Le syndrome de glissement a été décrit en 1956 par Jean Carrié, dans sa thèse de médecine.

Partant de ses observations dans un hospice pour personnes âgées, ce gériatre remarque que certains processus de fin de vie s’apparentent à un « glissement », une sorte de « processus d’involution et de sénescence porté à son état le plus complet ».

D’autres médecins ont ensuite précisé le propos. À l’instar d’Yves Delomier, qui lors du 4e congrès international francophone de gérontologie, en 1990, en donne une définition plus restrictive.

Selon ce gériatre, un tel syndrome spécifique de personnes âgées, fragiles et polypathologiques, marque un état de grande déstabilisation somatique et psychique d’évolution gravissime. Il y voit une décompensation aiguë (infectieuse, traumatique, vasculaire, chirurgicale, choc physique, etc.) qui fait suite à un facteur déclenchant physique ou psychique – ici le Covid-19, maladie fragilisante en elle-même et ayant qui plus est imposé des mesures de confinement pouvant être vécu de la part des personnes âgées comme un abandon familial.

Séparé de sa mère et manquant d’affection, le tout jeune enfant peut en effet sombrer dans état dépressif décrit en 1945 par le psychanalyste René Spitz et qualifié d’hospitalisme.
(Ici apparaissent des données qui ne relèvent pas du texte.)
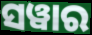
ସୱାର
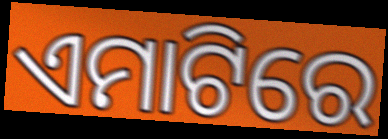
ଏମାଟିରେ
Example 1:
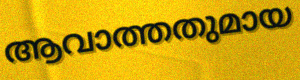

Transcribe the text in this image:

ആവാത്തതുമായ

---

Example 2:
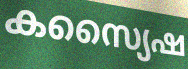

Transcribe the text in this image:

കസ്യൈഷ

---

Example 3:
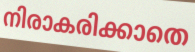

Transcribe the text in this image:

നിരാകരിക്കാതെ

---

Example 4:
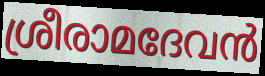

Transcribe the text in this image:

ശ്രീരാമദേവൻ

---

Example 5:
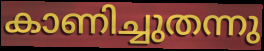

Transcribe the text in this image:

കാണിച്ചുതന്നു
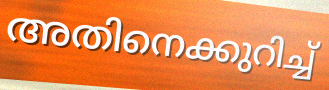
അതിനെക്കുറിച്ച്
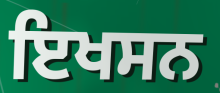
ਇਖਸਨ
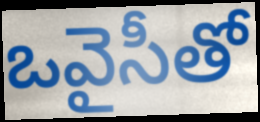
ఒవైసీతో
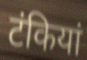
टंकियां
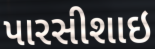
પારસીશાઇ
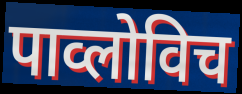
पाव्लोविच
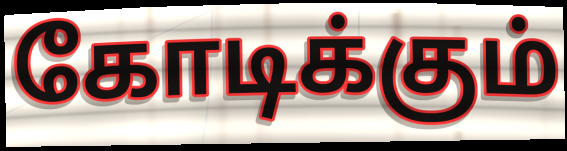
கோடிக்கும்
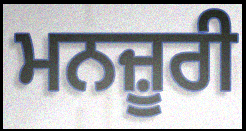
ਮਨਜ਼ੂਰੀ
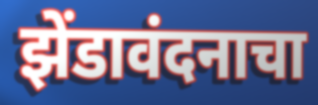
झेंडावंदनाचा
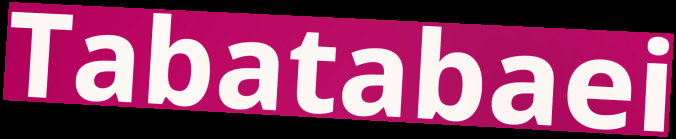
Tabatabaei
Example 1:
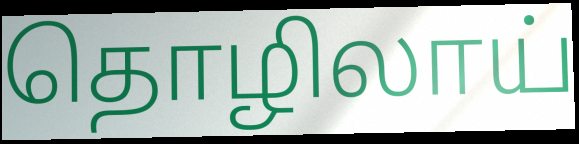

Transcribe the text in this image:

தொழிலாய்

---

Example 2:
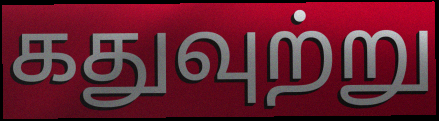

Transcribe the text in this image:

கதுவுற்று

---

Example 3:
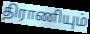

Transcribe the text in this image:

திராணியும்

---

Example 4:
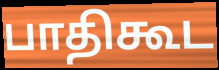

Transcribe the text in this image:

பாதிகூட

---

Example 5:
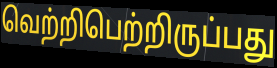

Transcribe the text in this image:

வெற்றிபெற்றிருப்பது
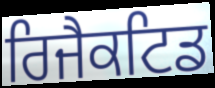
ਰਿਜੈਕਟਿਡ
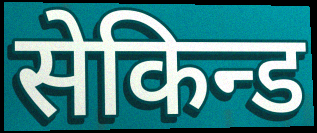
सेकिन्ड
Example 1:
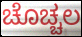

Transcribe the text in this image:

ಚೊಚ್ಚಲ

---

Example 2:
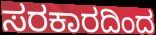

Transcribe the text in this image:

ಸರಕಾರದಿಂದ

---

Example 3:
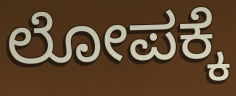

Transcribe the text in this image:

ಲೋಪಕ್ಕೆ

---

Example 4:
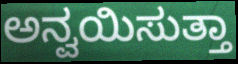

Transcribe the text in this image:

ಅನ್ವಯಿಸುತ್ತಾ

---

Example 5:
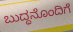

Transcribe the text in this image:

ಬುದ್ಧನೊಂದಿಗೆ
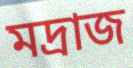
মদ্রাজ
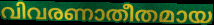
വിവരണാതീതമായ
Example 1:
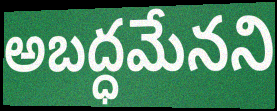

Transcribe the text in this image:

అబద్ధమేనని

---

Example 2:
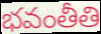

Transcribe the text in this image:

భవంతీతి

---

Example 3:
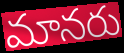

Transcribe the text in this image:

మానరు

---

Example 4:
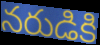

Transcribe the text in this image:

నరుడికి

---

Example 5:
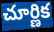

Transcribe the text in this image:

చూర్ణిక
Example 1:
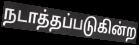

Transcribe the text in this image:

நடாத்தப்படுகின்ற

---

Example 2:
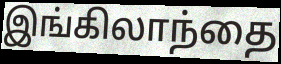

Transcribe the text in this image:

இங்கிலாந்தை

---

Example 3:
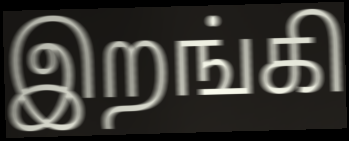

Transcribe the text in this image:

இறங்கி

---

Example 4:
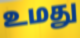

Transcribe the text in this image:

உமது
Or de quoi s’agit-il ? De bébés qui, privés de lien affectif, se mettent à pleurer, à rester en retrait et détachés, avant de maigrir, d’être sujets aux infections, puis de voir s’altérer leur développement psychique et moteur : après cinq mois de carence effective, le développement s’arrête et les troubles peuvent conduire au décès.
Les analogies sont nombreuses. Chez le bébé victime d’hospitalisme comme chez la personne âgée souffrant du syndrome de glissement, les manifestations cliniques sont à la fois comportementales et somatiques, et les symptômes marqués par la passivité et le retrait, rendant les soins difficiles. Qui plus est, dans les deux cas, on note au départ l’alternance entre des phases d’apathie et d’agitation, et la succession de phases de détresse, puis de désespoir et enfin de détachement.
À l’évidence, les antidépresseurs ne sont donc en aucun cas suffisants. Il faut bien davantage pour retrouver le chemin de la vie. La prise en charge se doit en effet d’être médicale, infirmière, diététique, physiothérapique et psychique. Avec aussi et surtout, des mots doux, des caresses, des paroles tendres et affectueuses, et tout simplement les visites des personnes aimées… ce qui est malheureusement difficile à mettre en musique, en temps de Covid-19.